Under the tent in Love's backyard, and inside his plantation-style home, some of the game's stars and power brokers rubbed elbows and ate barbecue, whether it was at the pro-am draw party Tuesday night, the luncheon hosted by Love's wife, Robin, Wednesday or the dinner the Loves held for tour players and their families Thursday. They rolled out the red carpet, if for no other reason than achieving Love's goal of having the best event on the Fall Series.
That PGA Tour commissioner Tim Finchem made the drive north from Ponte Vedra Beach didn't go unnoticed. Neither did the field that -- Love noted -- was better than seven FedEx Cup events in 2011. "I told McGladrey I wanted to be the best in the fall," Love said. "Vegas in the fall was always a can't miss. We want to be the one you can't miss."
The competition is already pretty stiff. Players love the nightlife of Las Vegas (Justin Timberlake Shriners Hospitals for Children Open) and the park passes to Disney World (Children's Miracle Network Hospitals Classic). Electronics magnate John Fry put the Frys.com Open on the map in its fifth year by attracting Tiger Woods to a field that already included Ernie Els, Paul Casey and Louis Oosthuizen. This week's Disney event features a race for the money title and player-of-the-year honors between Webb Simpson and Luke Donald.
To create an identify for the McGladrey, Love opened the doors to the scenic Tom Fazio redesigned course, reduced rates at The Cloister and provided tickets to a Darius Rucker concert that drew more than 4,000 Wednesday night. Love was home in bed for an early tee time by the time Rucker played "Purple Rain" for his encore, but got a full report when Robin came home.
"That was huge for this town, one of the biggest things that's ever happened on St. Simons Island," Love said.

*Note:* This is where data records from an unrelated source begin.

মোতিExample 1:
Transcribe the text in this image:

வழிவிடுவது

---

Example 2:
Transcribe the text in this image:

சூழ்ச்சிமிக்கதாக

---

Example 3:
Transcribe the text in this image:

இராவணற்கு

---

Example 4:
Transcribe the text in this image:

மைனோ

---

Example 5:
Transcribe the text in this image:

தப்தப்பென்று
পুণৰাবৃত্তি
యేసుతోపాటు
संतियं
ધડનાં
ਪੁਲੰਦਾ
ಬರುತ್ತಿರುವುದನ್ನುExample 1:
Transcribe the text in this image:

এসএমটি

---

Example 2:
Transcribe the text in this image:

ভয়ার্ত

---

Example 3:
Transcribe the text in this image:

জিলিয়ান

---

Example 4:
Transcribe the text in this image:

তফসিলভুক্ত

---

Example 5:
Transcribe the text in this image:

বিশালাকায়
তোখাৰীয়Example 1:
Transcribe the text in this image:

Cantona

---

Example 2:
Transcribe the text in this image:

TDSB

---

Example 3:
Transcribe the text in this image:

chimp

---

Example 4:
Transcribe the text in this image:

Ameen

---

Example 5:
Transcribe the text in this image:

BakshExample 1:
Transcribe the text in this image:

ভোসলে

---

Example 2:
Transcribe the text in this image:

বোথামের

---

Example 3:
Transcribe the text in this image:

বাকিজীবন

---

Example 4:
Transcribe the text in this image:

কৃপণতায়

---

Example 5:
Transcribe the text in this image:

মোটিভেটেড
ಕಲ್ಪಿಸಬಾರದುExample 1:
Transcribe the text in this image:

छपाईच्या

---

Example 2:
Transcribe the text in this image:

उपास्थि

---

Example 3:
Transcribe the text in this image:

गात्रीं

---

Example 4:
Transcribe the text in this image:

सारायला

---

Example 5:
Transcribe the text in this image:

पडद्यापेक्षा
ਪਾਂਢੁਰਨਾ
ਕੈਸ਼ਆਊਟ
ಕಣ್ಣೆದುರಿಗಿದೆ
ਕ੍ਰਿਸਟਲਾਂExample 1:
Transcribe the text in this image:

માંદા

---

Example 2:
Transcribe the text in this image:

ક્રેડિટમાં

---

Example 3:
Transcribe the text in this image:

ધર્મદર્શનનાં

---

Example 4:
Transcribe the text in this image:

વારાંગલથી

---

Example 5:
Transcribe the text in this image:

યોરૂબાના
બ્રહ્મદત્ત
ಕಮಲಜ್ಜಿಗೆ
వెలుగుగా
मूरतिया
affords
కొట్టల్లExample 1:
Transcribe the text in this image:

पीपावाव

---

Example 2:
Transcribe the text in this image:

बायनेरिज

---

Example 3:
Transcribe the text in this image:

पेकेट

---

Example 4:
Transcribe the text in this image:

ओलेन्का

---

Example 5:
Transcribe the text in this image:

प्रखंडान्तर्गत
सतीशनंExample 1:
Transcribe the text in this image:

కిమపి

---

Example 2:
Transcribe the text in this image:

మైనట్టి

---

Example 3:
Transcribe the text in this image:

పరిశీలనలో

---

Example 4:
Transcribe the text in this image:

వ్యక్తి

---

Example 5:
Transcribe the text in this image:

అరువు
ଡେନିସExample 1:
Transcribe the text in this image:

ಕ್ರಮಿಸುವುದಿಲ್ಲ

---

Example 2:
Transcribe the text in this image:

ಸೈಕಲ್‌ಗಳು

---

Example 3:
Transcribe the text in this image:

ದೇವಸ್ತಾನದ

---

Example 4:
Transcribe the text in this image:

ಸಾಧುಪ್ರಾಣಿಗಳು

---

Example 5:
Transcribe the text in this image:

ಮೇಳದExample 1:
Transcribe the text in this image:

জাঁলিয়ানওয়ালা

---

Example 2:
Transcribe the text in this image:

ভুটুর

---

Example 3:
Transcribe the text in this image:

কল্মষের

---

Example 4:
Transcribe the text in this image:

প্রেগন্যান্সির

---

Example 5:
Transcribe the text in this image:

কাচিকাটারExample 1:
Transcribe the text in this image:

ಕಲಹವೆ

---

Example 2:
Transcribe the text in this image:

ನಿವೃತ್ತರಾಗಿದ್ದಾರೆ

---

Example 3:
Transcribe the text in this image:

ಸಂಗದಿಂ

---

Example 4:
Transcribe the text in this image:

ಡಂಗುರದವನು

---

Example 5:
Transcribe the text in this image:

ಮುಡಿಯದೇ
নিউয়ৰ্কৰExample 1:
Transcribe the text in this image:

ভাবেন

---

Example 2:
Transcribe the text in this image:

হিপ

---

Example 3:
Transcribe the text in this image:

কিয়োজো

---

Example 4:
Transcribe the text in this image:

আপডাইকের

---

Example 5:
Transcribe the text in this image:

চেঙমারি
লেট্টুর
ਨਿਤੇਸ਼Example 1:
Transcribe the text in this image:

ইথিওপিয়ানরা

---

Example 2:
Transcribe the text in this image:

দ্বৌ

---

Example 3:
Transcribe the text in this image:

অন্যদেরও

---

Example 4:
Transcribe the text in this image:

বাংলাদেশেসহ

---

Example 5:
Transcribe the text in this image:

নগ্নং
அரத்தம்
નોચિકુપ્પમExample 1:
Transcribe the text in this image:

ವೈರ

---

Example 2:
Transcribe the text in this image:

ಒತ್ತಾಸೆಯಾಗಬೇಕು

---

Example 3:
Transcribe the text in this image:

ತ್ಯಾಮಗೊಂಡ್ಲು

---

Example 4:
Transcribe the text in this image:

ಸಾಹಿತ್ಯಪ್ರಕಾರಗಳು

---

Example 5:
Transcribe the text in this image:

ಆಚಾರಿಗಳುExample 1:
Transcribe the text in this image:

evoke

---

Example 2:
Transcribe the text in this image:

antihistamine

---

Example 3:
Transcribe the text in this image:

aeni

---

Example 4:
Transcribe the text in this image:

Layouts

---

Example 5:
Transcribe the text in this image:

But as Love always used to tell Jack Vickers, founder of the International, being the first tournament to give $1 million to the winner might have made it special, but being one of many to do it meant it wasn't special anymore. Events have to keep evolving and improving or they lose clout with players when it comes time to make their schedules.
If there's a model for running the Sea Island event, it's Hilton Head: big local/regional event that has history and its own cachet. "We want it to be our hometown tournament," Love said. "Frankly, we don't want it to be like the TPC. We want our own animal. We want it to be a Sea Island tournament. If we have to stay in the fall, we will."

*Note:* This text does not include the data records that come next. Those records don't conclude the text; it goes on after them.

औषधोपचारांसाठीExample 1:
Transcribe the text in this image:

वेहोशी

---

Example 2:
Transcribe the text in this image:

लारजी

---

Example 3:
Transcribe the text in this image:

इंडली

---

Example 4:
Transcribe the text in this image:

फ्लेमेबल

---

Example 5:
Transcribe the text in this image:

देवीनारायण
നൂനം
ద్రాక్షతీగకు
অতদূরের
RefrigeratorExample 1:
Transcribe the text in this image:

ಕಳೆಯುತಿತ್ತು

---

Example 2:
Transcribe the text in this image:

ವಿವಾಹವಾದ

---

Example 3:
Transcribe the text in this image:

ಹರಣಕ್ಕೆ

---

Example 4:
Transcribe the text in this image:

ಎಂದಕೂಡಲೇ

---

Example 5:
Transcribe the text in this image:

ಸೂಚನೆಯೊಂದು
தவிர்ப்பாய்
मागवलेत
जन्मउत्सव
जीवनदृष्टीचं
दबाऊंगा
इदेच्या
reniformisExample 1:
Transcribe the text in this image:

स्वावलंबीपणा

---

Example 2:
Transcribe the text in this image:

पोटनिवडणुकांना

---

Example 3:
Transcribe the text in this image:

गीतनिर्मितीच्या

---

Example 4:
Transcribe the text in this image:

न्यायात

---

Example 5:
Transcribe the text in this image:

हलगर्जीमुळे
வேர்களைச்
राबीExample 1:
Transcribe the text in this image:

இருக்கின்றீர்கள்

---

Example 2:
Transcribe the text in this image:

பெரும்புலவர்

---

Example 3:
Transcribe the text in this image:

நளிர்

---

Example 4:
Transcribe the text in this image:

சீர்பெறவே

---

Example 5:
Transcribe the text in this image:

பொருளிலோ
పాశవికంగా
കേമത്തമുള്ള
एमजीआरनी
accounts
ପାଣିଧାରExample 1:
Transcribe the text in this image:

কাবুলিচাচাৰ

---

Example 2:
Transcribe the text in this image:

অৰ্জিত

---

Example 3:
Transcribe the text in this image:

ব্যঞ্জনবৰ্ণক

The fall has a reputation for making do without marquee players. Yet the series is not all rank and file using these events to keep their cards, improve their standing on the money list, or in the case of Casey and Oosthuizen, international stars filling out their required number of events to maintain tour membership. Personally, DLIII used to hate watching guys have fun and make money while he was home. That's the point he made selling McGladrey on the sponsorship deal. "There are a lot of reasons to play," he said. "No matter what the top players say, what do they do? They go around the world and play, so golfers are going to play golf."

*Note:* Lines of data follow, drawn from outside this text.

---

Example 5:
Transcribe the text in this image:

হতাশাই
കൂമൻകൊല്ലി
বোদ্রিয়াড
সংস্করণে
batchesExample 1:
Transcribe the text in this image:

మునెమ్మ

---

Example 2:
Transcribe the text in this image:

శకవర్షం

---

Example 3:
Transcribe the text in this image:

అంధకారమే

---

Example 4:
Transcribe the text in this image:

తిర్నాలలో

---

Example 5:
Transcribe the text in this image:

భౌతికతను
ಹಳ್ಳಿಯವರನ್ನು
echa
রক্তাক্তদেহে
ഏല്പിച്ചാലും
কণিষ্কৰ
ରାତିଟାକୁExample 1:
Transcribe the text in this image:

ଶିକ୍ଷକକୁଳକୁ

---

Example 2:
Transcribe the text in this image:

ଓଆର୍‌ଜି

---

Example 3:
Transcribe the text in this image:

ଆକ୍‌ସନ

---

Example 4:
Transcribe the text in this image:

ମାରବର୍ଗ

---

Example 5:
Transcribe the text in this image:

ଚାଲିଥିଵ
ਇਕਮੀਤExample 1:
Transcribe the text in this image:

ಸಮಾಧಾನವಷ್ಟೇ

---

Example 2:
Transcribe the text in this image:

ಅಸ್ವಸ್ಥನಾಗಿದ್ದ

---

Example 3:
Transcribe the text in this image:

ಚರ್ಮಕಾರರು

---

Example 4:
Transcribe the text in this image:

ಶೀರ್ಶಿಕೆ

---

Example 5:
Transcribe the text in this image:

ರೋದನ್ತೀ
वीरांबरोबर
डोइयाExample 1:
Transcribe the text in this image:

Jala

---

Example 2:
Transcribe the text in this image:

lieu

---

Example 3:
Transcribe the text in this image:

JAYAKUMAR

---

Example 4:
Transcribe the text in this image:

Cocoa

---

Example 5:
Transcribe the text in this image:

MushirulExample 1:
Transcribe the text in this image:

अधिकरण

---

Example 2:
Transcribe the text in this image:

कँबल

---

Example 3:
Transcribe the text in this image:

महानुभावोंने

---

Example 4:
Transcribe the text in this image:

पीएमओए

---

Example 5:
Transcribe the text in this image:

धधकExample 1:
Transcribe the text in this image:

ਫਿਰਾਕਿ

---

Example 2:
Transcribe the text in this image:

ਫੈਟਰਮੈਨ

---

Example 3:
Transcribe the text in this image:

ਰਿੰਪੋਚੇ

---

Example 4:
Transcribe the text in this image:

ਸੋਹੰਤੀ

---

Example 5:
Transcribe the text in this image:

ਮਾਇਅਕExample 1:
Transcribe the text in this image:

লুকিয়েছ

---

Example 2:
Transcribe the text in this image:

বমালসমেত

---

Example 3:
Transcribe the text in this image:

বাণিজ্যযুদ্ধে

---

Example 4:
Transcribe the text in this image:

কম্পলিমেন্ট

The Frys.com was a perfect example, with non-winners Bryce Molder and Briny Baird battling it out in a six-hole playoff after a stream of 15,000 spectators followed Woods around CordeValle GC. The Molder-Baird battle epitomized what the Fall Series is all about, in spite of Tiger's unexpected appearance. "Last week was a great finish on a great course that looked great on TV and had a great purse," Love said. "It doesn't matter what you call it, that was a great tournament."
The McGladrey benefitted when Simpson entered the field and Rickie Fowler jetted back after winning the Kolon Korea Open. The bonus was a Simpson-Ben Crane playoff, won by Crane after a closing 63, with major winners Oosthuizen, Trevor Immelman and Angel Cabrera finishing fourth, fifth and T-6.
Even though he made a case for the strength of the Fall Series, Love wouldn't mind seeing it given more clout. Although not lobbying for Masters invitations, the former Policy Board member believes that eventually the four events after the Tour Championship will evolve into tournaments that get FedEx Cup points, or perhaps even open the season.
"This is a good time to be here, but also April and May are good times to be here," Love said. "If there is a spot, sure, we as a resort and a foundation would love to go to the spring. But it's a big number. It doubles the cost."
Doubling down, as Timberlake hopes to do in Vegas, and as John Fry hopes to do in Northern California, might take away the relaxed atmosphere mixed with the drama exhibited in the Molder-Baird playoff. "[The Fall Series is] growing on everybody," Love said. "And if we keep growing, eventually we have to be considered equal."
With so much on his plate, it was no surprise the mayor missed the cut in his own event. Saturday, Love was at the Coast Guard Station, serving as official starter to a seven-mile paddleboard race encircling the golf course. Sunday, he presented the trophy.